The true reflective value or real color and density of an object is subjective. In determining accurate color in reflective materials a full spectrum light source with a high color rendering index (emulating daylight) must be used. Otherwise, shifts may appear in some colors based on their ability to accurately reflect the spectrum of the light source. In digital cameras a custom profile can be used to ensure more accurate color rendering. Absent a custom profile an image created by a camera or other device may shift certain colors or color values based on the accuracy of the sensor to reflect true color values. As we tend to view life as a relative set of circumstances rather than an absolute set of values we can easily accept moderate inaccuracies in the rendering of many subjects. It is when the true reflective value of a subject must be reflected in an image that the issue arises. Art restoration, fabric colors and paints are examples of subjects where accuracy is paramount.
Deviation from color accuracy is sometimes referred to as metameric failure. This occurs when the color of a subject appears to be different under different light sources. This is often a problem with certain printing inks and dyes. Inaccuracy of color rendering produced by inaccurate rendering by a digital sensor is not the same a metameric failure. In the case of the sensor failing to properly render the color it is usually possible to manipulate the color using a profile to correct the error.
Color inaccuracies in printed material are different as we are no longer dealing with only light as a source.

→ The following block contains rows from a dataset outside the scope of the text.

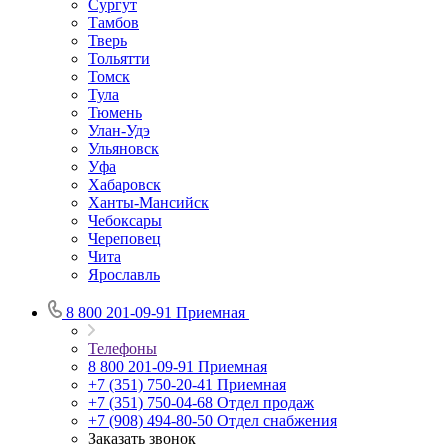
Сургут
Тамбов
Тверь
Тольятти
Томск
Тула
Тюмень
Улан-Удэ
Ульяновск
Уфа
Хабаровск
Ханты-Мансийск
Чебоксары
Череповец
Чита
Ярославль
8 800 201-09-91
Приемная
Телефоны
8 800 201-09-91
Приемная
+7 (351) 750-20-41
Приемная
+7 (351) 750-04-68
Отдел продаж
+7 (908) 494-80-50
Отдел снабжения
Заказать звонок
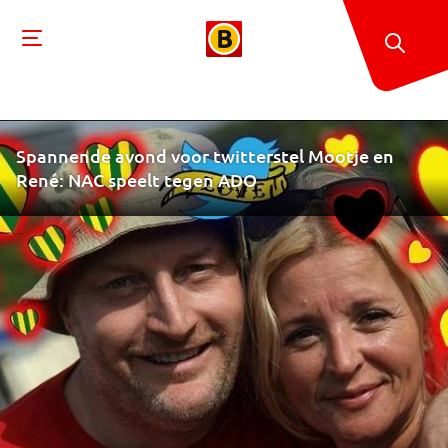
Spannende avond voor twitterstel Mootje en
René: NAC speelt tegen ADO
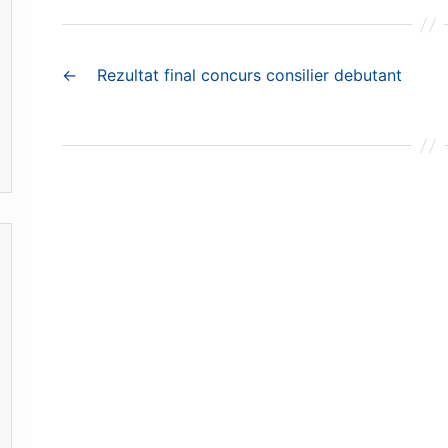
←
Rezultat final concurs consilier debutant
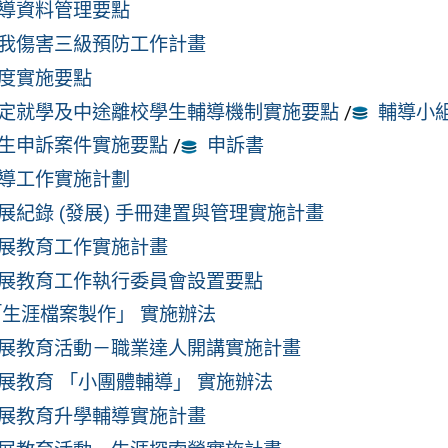
導資料管理要點
我傷害三級預防工作計畫
度實施要點
定就學及中途離校學生輔導機制實施要點
/
輔導小
生申訴案件實施要點
/
申訴書
導工作實施計劃
展紀錄 (發展) 手冊建置與管理實施計畫
展教育工作實施計畫
展教育工作執行委員會設置要點
「生涯檔案製作」 實施辦法
展教育活動－職業達人開講實施計畫
展教育 「小團體輔導」 實施辦法
展教育升學輔導實施計畫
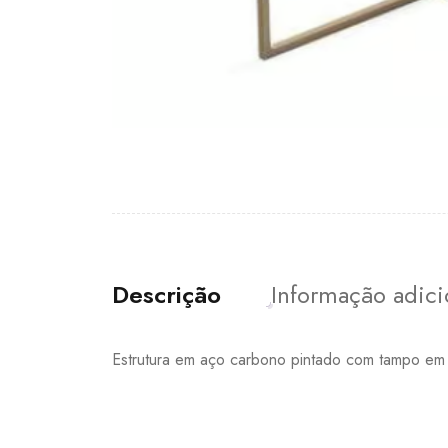
Descrição
Informação adici
Estrutura em aço carbono pintado com tampo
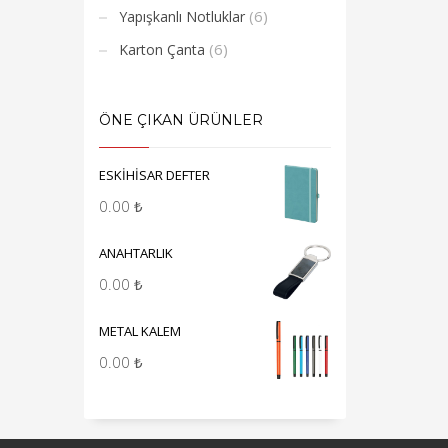
(6)
Yapışkanlı Notluklar
(6)
Karton Çanta
ÖNE ÇIKAN ÜRÜNLER
ESKİHİSAR DEFTER
0.00
₺
ANAHTARLIK
0.00
₺
METAL KALEM
0.00
₺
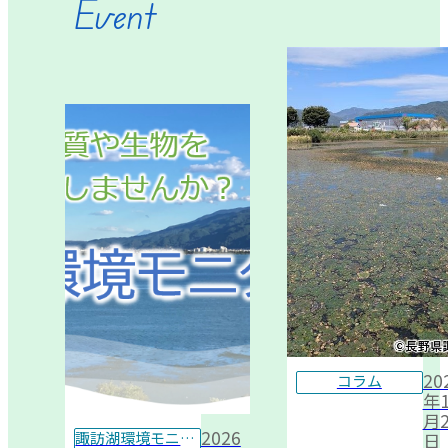
Event
20
コラム
年1
月2
2026
諏訪湖環境モニター
日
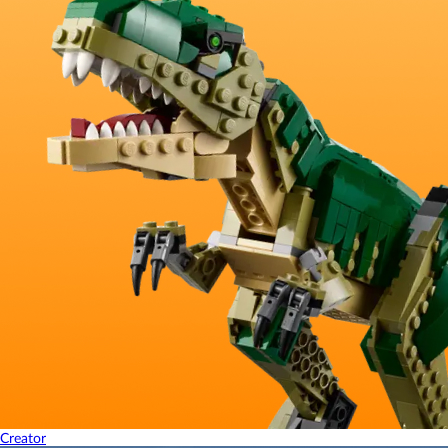
Creator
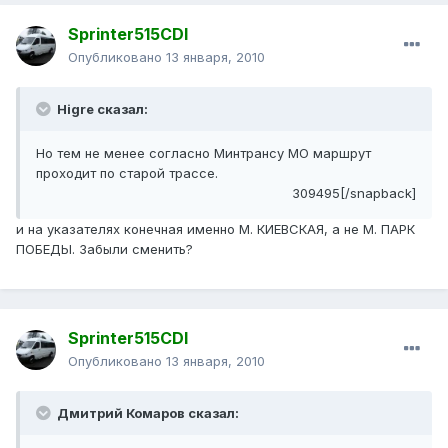
Sprinter515CDI
Опубликовано
13 января, 2010
Higre сказал:
Но тем не менее согласно Минтрансу МО маршрут
проходит по старой трассе.
309495[/snapback]
и на указателях конечная именно М. КИЕВСКАЯ, а не М. ПАРК
ПОБЕДЫ. Забыли сменить?
Sprinter515CDI
Опубликовано
13 января, 2010
Дмитрий Комаров сказал:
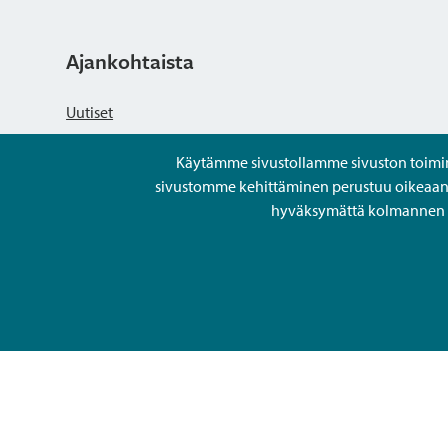
Ajankohtaista
Uutiset
Käytämme sivustollamme sivuston toiminna
Kuulutukset
sivustomme kehittäminen perustuu oikeaan kä
hyväksymättä kolmannen os
Tapahtumat
Avoimet työpaikat ja rekrytointi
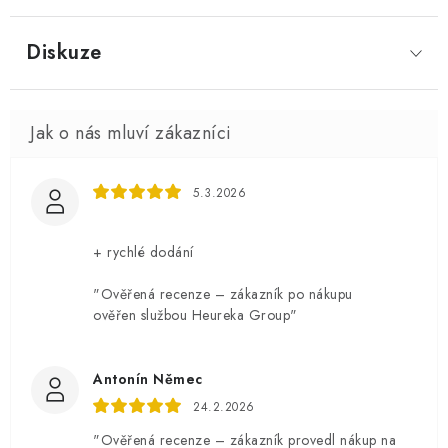
Diskuze
5.3.2026
+ rychlé dodání
"Ověřená recenze – zákazník po nákupu
ověřen službou Heureka Group"
Antonín Němec
24.2.2026
"Ověřená recenze – zákazník provedl nákup na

We are now dealing with the reflected light from dyes or pigments, and often with the accuracy of the color of the dyes and pigments themselves. Given the degree to which printed material can fail it is somewhat amazing that we can create reflective material that is reasonably accurate at all. We are dealing with reflective materials and the light source together to render color. It is often difficult to even see deviations from accurate color without a reference value for comparison. This is why printers and others who have to deal with color accuracy use special light sources and neutral references as aids to determining the validity of the product they are producing. It is essential to be able to compare the printed rendering to the original subject under identical conditions.
In digital photography this translates to reigning in the hardware we use through the use of custom profiles. Profiling our equipment is essential to color accuracy, especially if we intend to view an image in any arena other than where it was created. As soon as the image is taken from the camera into a computer we are dealing with a different visual representation. This means the monitor must be calibrated and profiled to accurately represent the image as defined by the numbers in the file. Even those numbers care vary as the image can be represented by different color spaces which can vary in their ability to encompass visible light.